For the 15 million Americans out of work, and the million who lost their homes last year, the story of Mary and Joseph sleeping in a stable hits home.
The poor live on the margins of society, and Thursday night the Rev. Brian Collier, pastor of The Orchard, a United Methodist congregation, will speak of how Jesus became the ultimate outsider.
“He was born in an obscure town, to an unwed mother, and the shepherds are the first to hear of it,” said Collier.

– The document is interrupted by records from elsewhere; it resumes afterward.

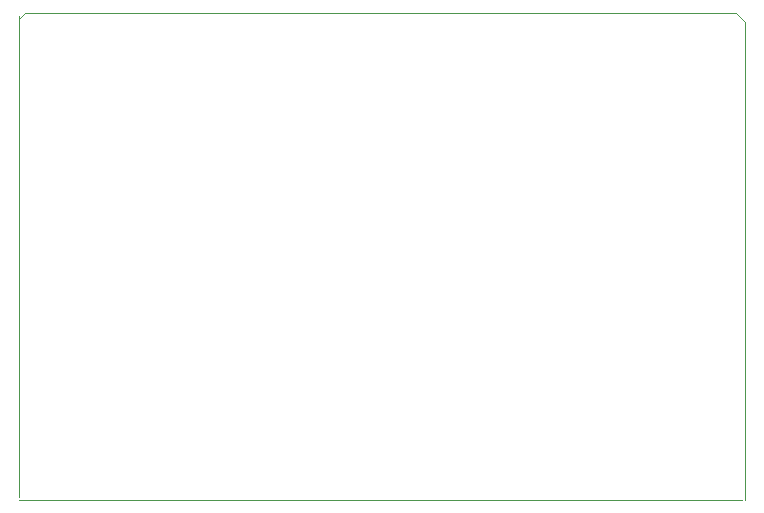
<source format=gbr>
%TF.GenerationSoftware,Altium Limited,Altium Designer,20.2.4 (192)*%
G04 Layer_Color=8388736*
%FSLAX45Y45*%
%MOMM*%
%TF.SameCoordinates,BA2C786E-012B-4E8B-A1C9-5229AEE0ABBE*%
%TF.FilePolarity,Positive*%
%TF.FileFunction,Other,Board_Outline*%
%TF.Part,Single*%
G01*
G75*
%TA.AperFunction,NonConductor*%
%ADD29C,0.10000*%
D29*
X-25000Y-4125000D02*
X6100000D01*
X-25000Y-50000D02*
X25000Y0D01*
X6050000D01*
X6125000Y-75000D01*
X6125000Y-4125000D02*
X6125000Y-75000D01*
X-25000Y-4100000D02*
Y-25000D01*
%TF.MD5,b9dc07b52b2ae0a9e18e03ae264145c4*%
M02*

</source>
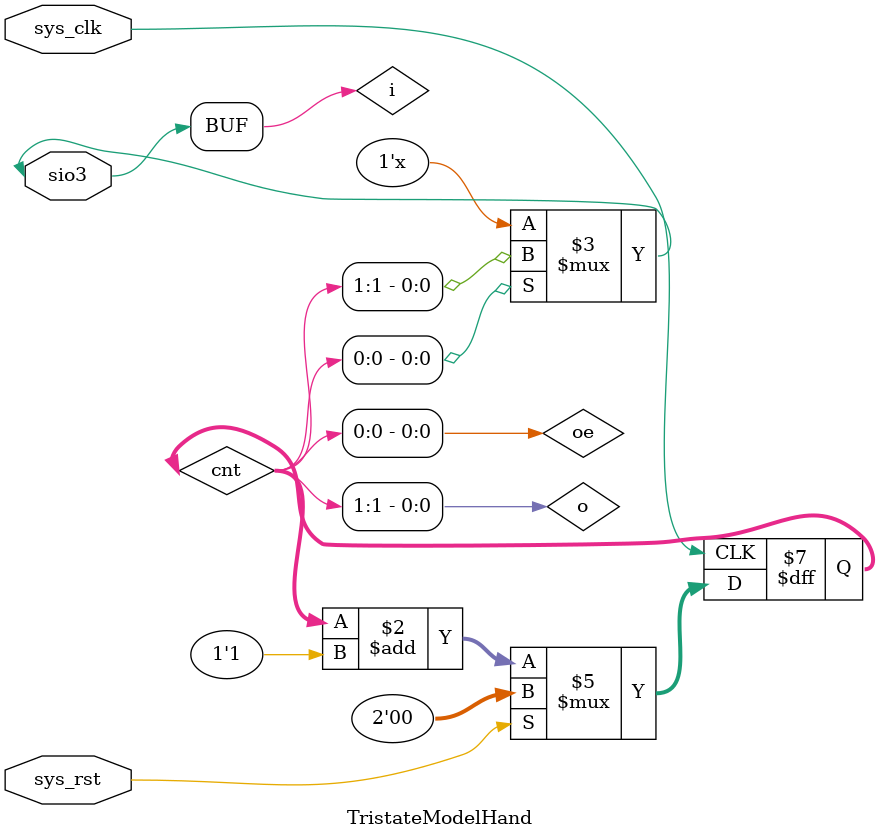
<source format=v>
/* Machine-generated using Migen */
module TristateModelHand(
	inout sio3,
	input sys_clk,
	input sys_rst
);

wire o;
wire oe;
wire i;
reg [1:0] cnt = 2'd0;

// synthesis translate_off
reg dummy_s;
initial dummy_s <= 1'd0;
// synthesis translate_on

assign oe = cnt[0];
assign o = cnt[1];

always @(posedge sys_clk) begin
	cnt <= (cnt + 1'd1);
	if (sys_rst) begin
		cnt <= 2'd0;
	end
end

assign sio3 = oe ? o : 1'bz;
assign i = sio3;

endmodule
</source>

The Rev. Forrest Sheffield also noted the poor social standing of the shepherds in his sermon Sunday.
“They were ostracized by their community, considered to be liars and thieves,” said the pastor of Harrisburg Baptist Church in Tupelo.
“The fact that they received the announcement shows that the ground is level around the cross.”
Sunday, the Rev. Scott Nowlin, pastor of New Life Church in Tupelo, used Jesus’ parable of the Good Samaritan to talk about belonging, and how outsiders can defy expectations.
“The Samaritan was reviled, not even a full-blooded Jew, but he had enough God in him to give the gift of compassion,” he said.
Also on the proverbial outside are the 3,000 children in Mississippi’s foster care system, so in his Christmas sermon Sunday, the Rev. Sam Shaw of Hope Church talked about the importance of adoption, both literally and figuratively.
“I spoke about how God adopts us, spiritually, as we see in the theology of Paul, and related it to several examples of people in our church who’ve experienced the joy of adopting children,” he said.
For churches that follow the Western liturgical calendar, the season of Advent, the four weeks leading up to the birth of Christ, ends on Christmas Eve, at which point the 12 days of Christmastide begin.
Ministers in liturgical churches wear purple during Advent, the same color they wear during Lent, which leads up to Easter, signifying that Jesus’ birth is linked to his death and resurrection.
“It’s always, essentially, the death and resurrection that we’re celebrating,” said the Rev. Tom Lalor, pastor of St. James Catholic Church in Tupelo.
That’s the message he’ll preach during his homily at tonight’s Midnight Mass. It’s essentially a message of hope.
“It’s all over the Eucharistic Prayer,” said Lalor. “Any time we celebrate a feast in the church, we should be ‘Eastering.’”
That sense of hope is what Bishop Clarence Parks tried to convey Sunday at Temple of Compassion and Deliverance in Tupelo.
Parks used Genesis 3:15 to talk about the “first prophecy of Christmas,” and how it foretold light entering a dark world.
“Christmas has become so commercialized, but in a bad economy, maybe we realize that it’s compromised our joy,” he said.
“I told people to give the gift of kindness, to sit down and eat a meal with someone, or play a game of Monopoly. To bring joy back to the world.”